DNA delivery of the CDs was measured by incubating these CDs (Citric Acid + PEI, 100 µg; L-arginine and glucose, 66 µg; NH2-FCDs, 75 µg and COOH-FCDs, 50 µg) with E. coli cells in the presence of 2 μg plasmid DNA. Of all the CDs used in this study, only COOH-FCDs were able to deliver plasmid DNA into the E. coli cells (Figure 1).

To determine the optimum time for E. coli transformation, we incubated the mixture of COOH-CDs, plasmid, and E. coli cells for five different time periods including 5 min, 15 min, 30 min, 1 h, and 4 h. After the overnight culture, the number of colonies were counted using ImageJ software. As shown in Figure 2, the highest number of colonies was observed at 30 min of incubation throughout the replications; however, it was not significantly different from 60 min incubation (Figure 3). Shorter incubation times resulted in less colonies while no colonies were observed after 4 h incubation with COOH-CDs.

To determine the maximum plasmid size that can be delivered into E. coli cells, we incubated them with COOH-CDs and four plasmid DNA with sizes ranging from 3 to 13.5 kb. The plasmid sizes were as follows: pU6-pegRNA-GG-Acceptor (RFP): 3 kb, pPUS2: 7kb, pPSU1: 10 kb, Cas9-pMDC123: 13.5 kb. Bacterial colonies were counted using ImageJ software. Except for pU6-pegRNA-GG-Acceptor, which can be easily visualized with red color, colony PCR was performed for confirmation of positive colonies in other plasmids (Supplementary Figure S5).

Our results indicate that pU6-pegRNA-GG-Acceptor (RFP) and pPSU2 gave the highest number of colonies (Figures 4, 5). In contrast the number of obtained colonies dropped in pPSU1 with 10 kb plasmid size and no colonies were recovered from Cas9-pMDC123 plasmid that was 13.5 kb in size. This is an indication of plasmid size as a limiting factor in foreign DNA delivery into E. coli cells by COOH-CDs.

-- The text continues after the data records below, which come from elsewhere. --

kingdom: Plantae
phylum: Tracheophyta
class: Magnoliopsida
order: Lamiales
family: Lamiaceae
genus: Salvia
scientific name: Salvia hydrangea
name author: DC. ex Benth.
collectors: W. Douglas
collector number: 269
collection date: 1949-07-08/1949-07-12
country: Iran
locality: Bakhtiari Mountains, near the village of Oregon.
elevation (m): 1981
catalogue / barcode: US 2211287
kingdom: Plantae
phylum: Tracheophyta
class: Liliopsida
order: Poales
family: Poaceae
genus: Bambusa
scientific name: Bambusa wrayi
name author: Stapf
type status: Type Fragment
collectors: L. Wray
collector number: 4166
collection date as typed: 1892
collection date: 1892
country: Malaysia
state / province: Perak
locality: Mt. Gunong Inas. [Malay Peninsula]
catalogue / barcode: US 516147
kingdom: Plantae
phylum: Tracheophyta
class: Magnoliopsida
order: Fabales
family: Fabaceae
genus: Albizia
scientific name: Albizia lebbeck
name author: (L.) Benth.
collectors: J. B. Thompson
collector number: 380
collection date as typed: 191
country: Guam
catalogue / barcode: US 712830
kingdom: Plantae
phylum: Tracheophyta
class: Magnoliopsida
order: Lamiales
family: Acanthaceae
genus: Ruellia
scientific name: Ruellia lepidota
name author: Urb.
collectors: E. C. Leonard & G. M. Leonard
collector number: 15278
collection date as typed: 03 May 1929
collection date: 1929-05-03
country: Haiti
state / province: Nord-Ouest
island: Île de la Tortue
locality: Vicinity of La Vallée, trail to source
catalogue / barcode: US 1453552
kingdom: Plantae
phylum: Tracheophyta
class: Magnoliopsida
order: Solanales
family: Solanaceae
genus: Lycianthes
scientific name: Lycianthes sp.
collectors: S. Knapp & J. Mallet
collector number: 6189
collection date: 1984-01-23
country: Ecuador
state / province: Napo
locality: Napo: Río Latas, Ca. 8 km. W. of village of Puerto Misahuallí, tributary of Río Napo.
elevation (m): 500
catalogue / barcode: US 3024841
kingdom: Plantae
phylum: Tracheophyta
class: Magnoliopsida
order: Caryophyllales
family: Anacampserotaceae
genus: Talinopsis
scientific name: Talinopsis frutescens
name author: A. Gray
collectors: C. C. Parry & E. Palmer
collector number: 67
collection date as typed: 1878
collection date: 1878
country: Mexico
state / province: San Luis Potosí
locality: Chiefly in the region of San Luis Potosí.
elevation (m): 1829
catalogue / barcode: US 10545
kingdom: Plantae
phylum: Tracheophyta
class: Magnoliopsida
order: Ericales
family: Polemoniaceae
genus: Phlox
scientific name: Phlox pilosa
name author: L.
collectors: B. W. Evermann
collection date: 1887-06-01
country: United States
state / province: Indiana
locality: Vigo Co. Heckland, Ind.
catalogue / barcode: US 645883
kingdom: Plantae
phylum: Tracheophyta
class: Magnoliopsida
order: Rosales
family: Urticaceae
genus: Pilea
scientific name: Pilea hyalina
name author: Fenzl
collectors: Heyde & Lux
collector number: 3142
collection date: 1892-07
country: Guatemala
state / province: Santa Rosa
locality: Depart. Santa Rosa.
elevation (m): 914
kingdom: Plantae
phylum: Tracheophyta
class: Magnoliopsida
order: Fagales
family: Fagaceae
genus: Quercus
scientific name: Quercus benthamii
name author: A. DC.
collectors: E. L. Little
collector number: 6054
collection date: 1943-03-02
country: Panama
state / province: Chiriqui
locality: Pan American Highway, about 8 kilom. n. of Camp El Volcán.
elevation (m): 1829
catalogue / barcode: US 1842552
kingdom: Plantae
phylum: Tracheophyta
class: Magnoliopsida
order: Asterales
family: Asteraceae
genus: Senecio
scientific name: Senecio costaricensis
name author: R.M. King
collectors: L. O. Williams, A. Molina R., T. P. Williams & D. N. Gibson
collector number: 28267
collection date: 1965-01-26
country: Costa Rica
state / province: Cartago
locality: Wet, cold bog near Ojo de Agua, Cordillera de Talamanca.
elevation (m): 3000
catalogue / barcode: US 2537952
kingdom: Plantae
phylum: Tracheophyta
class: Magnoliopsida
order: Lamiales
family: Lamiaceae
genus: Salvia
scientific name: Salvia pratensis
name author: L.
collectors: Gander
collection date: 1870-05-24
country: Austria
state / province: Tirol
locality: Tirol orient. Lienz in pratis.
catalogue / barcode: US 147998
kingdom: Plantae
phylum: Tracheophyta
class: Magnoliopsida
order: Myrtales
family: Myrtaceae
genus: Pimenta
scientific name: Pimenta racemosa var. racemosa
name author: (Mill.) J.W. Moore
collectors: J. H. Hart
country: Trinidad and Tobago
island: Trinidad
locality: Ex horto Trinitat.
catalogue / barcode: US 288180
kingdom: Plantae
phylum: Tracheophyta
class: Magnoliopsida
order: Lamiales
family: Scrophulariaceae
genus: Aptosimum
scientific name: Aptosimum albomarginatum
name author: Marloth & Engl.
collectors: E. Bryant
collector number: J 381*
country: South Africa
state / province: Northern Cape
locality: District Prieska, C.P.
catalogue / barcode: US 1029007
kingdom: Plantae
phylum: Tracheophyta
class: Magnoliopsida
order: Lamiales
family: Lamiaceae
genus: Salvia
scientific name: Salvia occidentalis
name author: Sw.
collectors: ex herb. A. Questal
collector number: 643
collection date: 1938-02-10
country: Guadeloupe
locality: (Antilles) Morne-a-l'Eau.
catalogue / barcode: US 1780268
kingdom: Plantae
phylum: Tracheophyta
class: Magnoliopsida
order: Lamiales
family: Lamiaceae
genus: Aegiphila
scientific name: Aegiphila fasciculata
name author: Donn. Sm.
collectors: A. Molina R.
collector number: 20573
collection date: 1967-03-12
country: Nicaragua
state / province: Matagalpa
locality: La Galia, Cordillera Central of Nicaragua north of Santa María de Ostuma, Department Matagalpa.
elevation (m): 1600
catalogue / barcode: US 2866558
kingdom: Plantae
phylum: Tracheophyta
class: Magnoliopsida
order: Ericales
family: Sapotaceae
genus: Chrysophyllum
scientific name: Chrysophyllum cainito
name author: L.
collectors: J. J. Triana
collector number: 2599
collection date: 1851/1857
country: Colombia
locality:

An experiment was conducted to study the effect of temperature and light conditions on DNA delivery using COOH-CDs by incubating the mixture of cells (E.coli, OD₆₀₀ = 0.5), plasmid DNA (pU6-pegRNA-GG-Acceptor, 3 Kb), and COOH-CDs at three different temperatures (4°C, 25°C, and 37°C) under light and dark conditions. The mixture was incubated for 30 min under different temperature treatments and plated on LB + Amp100 plates and incubated overnight at 37°C. The number of colonies per plate was counted using ImageJ software and analyzed in R software. Highest number of transformed colonies were obtained when incubation was carried out at 4°C (Figures 6, 7) with no significant variation under light and dark conditions (Figures 6, 8).